Stress does not lead to loss of self-control in eating disorders
Cambridge researchers investigated whether binge-eating is caused by stress. They invited women with anorexia nervosa, bulimia nervosa and healthy controls to attend a study.
In a monitored environment women would receive controlled meals provided by a metabolic nutritionist. The women then underwent a fasting period during which they performed tasks whilst they received an MRI scan so researchers could look at their brain activity. The women also performed tasks to increase their stress levels, which was repeated.
After the tasks were completed the women were then offered an ‘all you can eat’ buffet in a relaxing environment and were told they could eat as much or as little as they would like.
On the second day of their study, the volunteers carried out the same tasks, but without the added stress.
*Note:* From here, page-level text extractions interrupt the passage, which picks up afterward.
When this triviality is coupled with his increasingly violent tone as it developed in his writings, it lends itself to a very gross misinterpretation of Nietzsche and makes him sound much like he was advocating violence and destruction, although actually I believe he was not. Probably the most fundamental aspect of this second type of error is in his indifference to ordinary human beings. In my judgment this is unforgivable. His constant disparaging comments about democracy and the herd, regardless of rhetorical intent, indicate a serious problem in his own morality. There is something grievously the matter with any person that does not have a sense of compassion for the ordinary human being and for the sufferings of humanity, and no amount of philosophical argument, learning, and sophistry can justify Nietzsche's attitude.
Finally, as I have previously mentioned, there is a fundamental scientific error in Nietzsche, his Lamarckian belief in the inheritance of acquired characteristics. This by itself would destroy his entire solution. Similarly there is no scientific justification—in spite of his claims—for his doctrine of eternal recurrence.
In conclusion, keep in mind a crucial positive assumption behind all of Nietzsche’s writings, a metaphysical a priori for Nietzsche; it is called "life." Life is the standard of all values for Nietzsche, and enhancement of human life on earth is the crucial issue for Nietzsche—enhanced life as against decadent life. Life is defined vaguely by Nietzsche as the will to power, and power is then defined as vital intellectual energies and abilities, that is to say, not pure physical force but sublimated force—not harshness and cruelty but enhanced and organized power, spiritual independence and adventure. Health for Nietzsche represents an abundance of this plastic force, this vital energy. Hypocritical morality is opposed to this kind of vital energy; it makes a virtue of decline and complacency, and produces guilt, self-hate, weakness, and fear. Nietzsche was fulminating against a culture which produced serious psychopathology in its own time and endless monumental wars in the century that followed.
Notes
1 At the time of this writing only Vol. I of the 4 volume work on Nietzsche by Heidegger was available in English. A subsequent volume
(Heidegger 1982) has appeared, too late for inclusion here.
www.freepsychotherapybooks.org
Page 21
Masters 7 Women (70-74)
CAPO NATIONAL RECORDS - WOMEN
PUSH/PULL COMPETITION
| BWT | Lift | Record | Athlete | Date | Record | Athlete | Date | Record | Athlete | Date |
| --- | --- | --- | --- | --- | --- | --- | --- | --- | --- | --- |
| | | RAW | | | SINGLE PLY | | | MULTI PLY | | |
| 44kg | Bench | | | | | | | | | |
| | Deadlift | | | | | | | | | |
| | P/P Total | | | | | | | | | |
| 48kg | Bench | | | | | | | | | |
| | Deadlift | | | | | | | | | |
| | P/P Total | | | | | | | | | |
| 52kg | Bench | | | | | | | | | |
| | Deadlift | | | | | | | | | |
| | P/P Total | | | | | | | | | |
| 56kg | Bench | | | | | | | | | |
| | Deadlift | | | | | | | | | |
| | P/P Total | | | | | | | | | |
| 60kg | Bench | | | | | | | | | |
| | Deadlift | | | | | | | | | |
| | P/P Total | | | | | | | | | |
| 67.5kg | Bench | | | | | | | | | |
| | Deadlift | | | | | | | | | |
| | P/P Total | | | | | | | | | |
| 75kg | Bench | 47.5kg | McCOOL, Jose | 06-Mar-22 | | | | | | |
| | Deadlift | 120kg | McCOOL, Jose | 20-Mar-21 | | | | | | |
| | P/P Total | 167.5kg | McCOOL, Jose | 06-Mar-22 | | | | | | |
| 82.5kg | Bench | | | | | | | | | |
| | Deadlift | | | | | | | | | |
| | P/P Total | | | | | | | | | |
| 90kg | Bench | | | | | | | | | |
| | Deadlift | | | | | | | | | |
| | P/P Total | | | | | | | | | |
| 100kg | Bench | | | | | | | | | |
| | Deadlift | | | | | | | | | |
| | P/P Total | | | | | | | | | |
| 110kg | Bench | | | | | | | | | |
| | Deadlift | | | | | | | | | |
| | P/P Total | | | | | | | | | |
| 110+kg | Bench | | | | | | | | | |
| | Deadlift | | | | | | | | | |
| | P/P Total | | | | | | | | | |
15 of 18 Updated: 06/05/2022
The team found that even when the participants were not stressed, the women with bulimia nervosa performed worse on the main task, but this was not the case for those women affected by anorexia nervosa.
The researchers also found stress did not affect the actual performance in any way for either of the patient groups or the controls. However, the patient groups showed some differences in brain activity when they were stressed – and this activity differed between women with anorexia and those with bulimia.
While the researchers observed that the patients in general ate less in the buffet than the controls, the amount that they ate did not differ between the stress and control days.
The researchers also found when they were stressed, people with anorexia nervosa produce more of the hunger hormone, but contradictorily also more of a hormone that should tell them that they are full, so their bodies are sending them confusing signals about what to do around food.
People with bulimia nervosa had lower levels of cortisol, the ‘stress hormone’, than in healthy volunteers.